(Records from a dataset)
*** Begin section ***
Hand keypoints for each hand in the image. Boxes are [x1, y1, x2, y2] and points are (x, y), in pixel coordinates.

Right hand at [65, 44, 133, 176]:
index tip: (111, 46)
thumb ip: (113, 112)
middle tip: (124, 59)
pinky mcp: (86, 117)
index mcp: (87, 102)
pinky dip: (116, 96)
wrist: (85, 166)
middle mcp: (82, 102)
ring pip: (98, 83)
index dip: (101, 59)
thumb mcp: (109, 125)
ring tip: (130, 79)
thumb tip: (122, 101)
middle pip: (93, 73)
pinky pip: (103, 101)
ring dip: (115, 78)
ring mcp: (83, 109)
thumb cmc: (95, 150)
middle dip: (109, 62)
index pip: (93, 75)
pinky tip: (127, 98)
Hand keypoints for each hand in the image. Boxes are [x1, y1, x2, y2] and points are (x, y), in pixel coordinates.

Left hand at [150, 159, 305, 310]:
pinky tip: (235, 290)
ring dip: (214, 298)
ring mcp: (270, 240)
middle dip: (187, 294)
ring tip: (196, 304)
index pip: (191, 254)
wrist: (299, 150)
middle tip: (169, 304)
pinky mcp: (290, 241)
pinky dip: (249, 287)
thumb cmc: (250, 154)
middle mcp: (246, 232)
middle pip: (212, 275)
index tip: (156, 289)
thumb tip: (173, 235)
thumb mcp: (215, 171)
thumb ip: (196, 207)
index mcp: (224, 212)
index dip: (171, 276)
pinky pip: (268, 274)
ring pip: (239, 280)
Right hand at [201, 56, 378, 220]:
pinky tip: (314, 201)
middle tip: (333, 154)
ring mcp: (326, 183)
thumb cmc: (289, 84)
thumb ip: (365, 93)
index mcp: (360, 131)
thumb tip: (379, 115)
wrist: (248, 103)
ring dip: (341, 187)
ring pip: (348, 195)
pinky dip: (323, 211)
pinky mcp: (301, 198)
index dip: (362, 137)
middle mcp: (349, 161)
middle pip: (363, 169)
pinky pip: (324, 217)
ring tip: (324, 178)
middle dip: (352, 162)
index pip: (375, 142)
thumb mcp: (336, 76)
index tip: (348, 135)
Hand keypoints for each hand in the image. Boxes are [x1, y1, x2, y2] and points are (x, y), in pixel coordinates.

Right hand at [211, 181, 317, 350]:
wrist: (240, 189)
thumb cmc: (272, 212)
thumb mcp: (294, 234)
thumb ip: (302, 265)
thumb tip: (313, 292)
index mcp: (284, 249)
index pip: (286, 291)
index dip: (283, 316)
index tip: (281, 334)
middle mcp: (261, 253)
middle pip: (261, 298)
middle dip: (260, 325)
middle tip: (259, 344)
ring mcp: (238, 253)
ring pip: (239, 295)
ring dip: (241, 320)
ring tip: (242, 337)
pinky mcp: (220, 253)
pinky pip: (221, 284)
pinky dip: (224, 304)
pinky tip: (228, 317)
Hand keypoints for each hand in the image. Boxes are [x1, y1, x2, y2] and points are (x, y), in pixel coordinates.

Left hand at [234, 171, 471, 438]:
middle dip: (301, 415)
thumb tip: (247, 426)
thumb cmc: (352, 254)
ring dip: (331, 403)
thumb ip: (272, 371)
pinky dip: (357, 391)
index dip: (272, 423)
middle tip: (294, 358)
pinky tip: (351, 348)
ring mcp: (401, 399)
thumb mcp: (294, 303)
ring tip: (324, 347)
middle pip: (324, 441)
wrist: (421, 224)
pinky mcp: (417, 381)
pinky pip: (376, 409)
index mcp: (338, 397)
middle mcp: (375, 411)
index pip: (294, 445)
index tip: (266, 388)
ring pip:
*** End section ***
*** Begin section ***
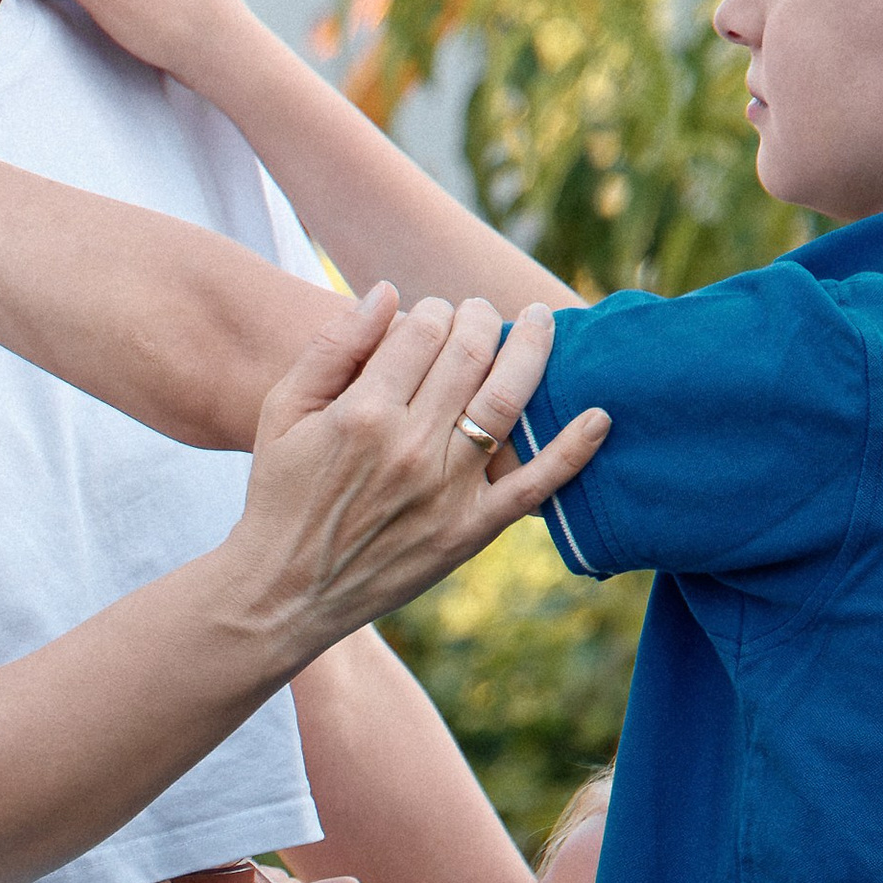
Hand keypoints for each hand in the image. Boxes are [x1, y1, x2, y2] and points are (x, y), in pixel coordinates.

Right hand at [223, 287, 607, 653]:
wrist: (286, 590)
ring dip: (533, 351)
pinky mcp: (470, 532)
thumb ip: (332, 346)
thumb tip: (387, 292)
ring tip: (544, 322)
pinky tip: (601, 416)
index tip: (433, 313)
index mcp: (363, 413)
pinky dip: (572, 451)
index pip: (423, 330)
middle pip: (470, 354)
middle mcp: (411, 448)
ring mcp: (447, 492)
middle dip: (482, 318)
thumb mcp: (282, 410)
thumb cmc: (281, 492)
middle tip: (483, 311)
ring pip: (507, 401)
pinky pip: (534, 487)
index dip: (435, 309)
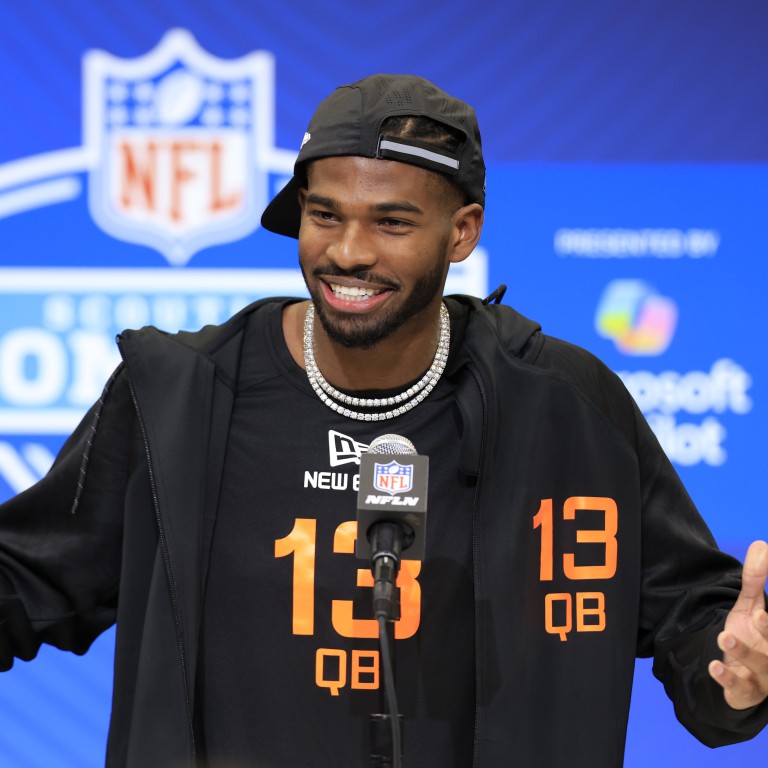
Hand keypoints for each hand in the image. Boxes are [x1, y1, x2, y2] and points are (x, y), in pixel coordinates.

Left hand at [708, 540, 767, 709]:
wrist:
*** End section ***
**PROMPT:**
Check every line of the data, and copy the ones that contain "wrist".

**ANSWER FOR THE TASK:**
wrist: (85, 166)
wrist: (299, 150)
wrist: (248, 103)
wrist: (240, 189)
wrist: (421, 224)
wrist: (286, 590)
wrist:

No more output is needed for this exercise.